Limagne, E, et al. Resveratrol Interferes with IL1-β-Induced Pro-Inflammatory Paracrine Interaction between Primary Chondrocytes and Macrophages. Nutrients 2016, 8,280; doi: 10.3390/nu8050280


SAMe for Depression?

A review in Naturopathic Currents looked at SAMe and its impact on mental health (1). Selective serotonin reuptake inhibitors (SSRI), the most frequently prescribed antidepressant, are frequently the first line treatment for depression. SSRI often provide inadequate symptom relief for mild-to-moderate depression, or a high relapse rate. Common side effects include fatigue, worsening mood, insomnia, poor concentration, loss of libido and weight gain. A randomized, double blind, placebo controlled study examined the ability of SAMe to augment the effectiveness of SSRI meds (2). Seventy three non-responders to SSRI treatment were enrolled. All continued to receive their SSRI plus 800 mg of oral SAMe BID or placebo. Over 36% of the SAMe group experienced treatment response compared to 17% in the placebo group, and 25% of the SAMe group experienced remission compared to only 11% of the placebo group. Researchers concluded that oral SAMe can be an effective, well-tolerated, and safe adjunctive treatment strategy for SSRI non-responders with major depressive disorder. Secondary analysis was performed on the same patients examining the effect of SAMe on the rate of cognitive-related impairments frequently associated with depression (3). Results showed a greater improvement in the ability to recall information, and a trend toward improved word-finding for the SAMe group vs. placebo. Researchers concluded that SAMe can improve memory-related cognitive symptoms in depressed patients.

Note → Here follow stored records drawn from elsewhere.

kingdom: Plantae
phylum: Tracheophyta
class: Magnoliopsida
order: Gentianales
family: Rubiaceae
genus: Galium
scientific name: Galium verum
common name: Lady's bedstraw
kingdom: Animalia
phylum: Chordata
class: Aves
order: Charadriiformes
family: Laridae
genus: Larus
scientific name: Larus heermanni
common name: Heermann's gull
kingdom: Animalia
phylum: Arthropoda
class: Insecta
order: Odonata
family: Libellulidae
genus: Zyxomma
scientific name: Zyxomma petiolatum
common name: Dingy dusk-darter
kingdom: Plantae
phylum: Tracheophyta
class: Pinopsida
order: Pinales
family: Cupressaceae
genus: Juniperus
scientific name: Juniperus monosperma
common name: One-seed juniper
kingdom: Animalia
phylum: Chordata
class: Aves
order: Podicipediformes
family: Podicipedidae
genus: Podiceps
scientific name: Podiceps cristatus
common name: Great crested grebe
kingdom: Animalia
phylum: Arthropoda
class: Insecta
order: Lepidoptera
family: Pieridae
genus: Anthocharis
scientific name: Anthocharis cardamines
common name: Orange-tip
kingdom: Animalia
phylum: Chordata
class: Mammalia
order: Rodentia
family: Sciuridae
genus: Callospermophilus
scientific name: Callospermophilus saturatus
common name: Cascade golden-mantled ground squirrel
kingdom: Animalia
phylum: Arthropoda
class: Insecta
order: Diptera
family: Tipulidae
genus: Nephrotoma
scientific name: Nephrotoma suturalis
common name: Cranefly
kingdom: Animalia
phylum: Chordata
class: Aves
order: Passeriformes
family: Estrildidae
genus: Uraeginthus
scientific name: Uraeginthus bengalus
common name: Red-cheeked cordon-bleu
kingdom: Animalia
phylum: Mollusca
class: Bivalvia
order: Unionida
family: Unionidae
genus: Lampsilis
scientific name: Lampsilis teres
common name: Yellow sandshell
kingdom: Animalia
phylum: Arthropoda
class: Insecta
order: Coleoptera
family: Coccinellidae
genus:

1. Rouchotas P. S-Adenosylmethionine (SAMe) – Effects on mental health. Naturopathic Currents. Nov 6, 2014

2. Papakostas GI, et al. Evidence for S-adenosylmethionine (SAMe) augmentation of serotonin reuptake inhibitors for antidepressant non-responders with major depressive disorder: a double-bling, randomized clinical trial. Amer J. Psychiatry 2010; 167 (8): 942-8.

3. Levkovits Y, et al. Effects of S-adenosylmethionine augmentation of serotonin-reuptake inhibitor antidepressants on cognitive symptoms of major depressive disorder. J. Affect. Disord. 2012; 136(3): 1174-8.


Vitamin D Supplementation Positively Impacts GI Diseases?

It is well known that vitamin D positively influences human health, but data on its impact on the human gut microbiome are lacking. Researchers conducted a pilot study on sixteen healthy volunteers. They were endoscopically examined to access a total of 7 sites to investigate the effects of oral vitamin D3 supplementation on the human mucosa-associated and stool microbiome, as well as CD8(+) T cells. Supplementation decreased relative abundance of Gammaproteobacteria including Pseudomonas spp. and Escherichia/Shigella spp. and increased bacterial richness. While no major changes occurred in the terminal ileum, appendiceal orifice, ascending colon, and sigmoid colon or in stools, the CD8(+) T cell fraction was significantly increased in the terminal ileum. Researchers concluded vitamin D3 modulates the gut microbiome of the upper GI tract, which might explain its positive influence on GI diseases such as inflammatory bowel disease or bacterial infections, and local effects of vitamin D demonstrate pronounced regional differences in the response of the GI microbiome to external factors.

Bashir M, et al. Effects of high djoses of vitamin D3 on mucosa-associated gut microbiome vary between regions of the human gastrointestinal tract. Eur J Nutr. 2016;55(4): 1479-89. doi: 10.1007/s00394-015-0966-2. Epub 2015 Jul 1.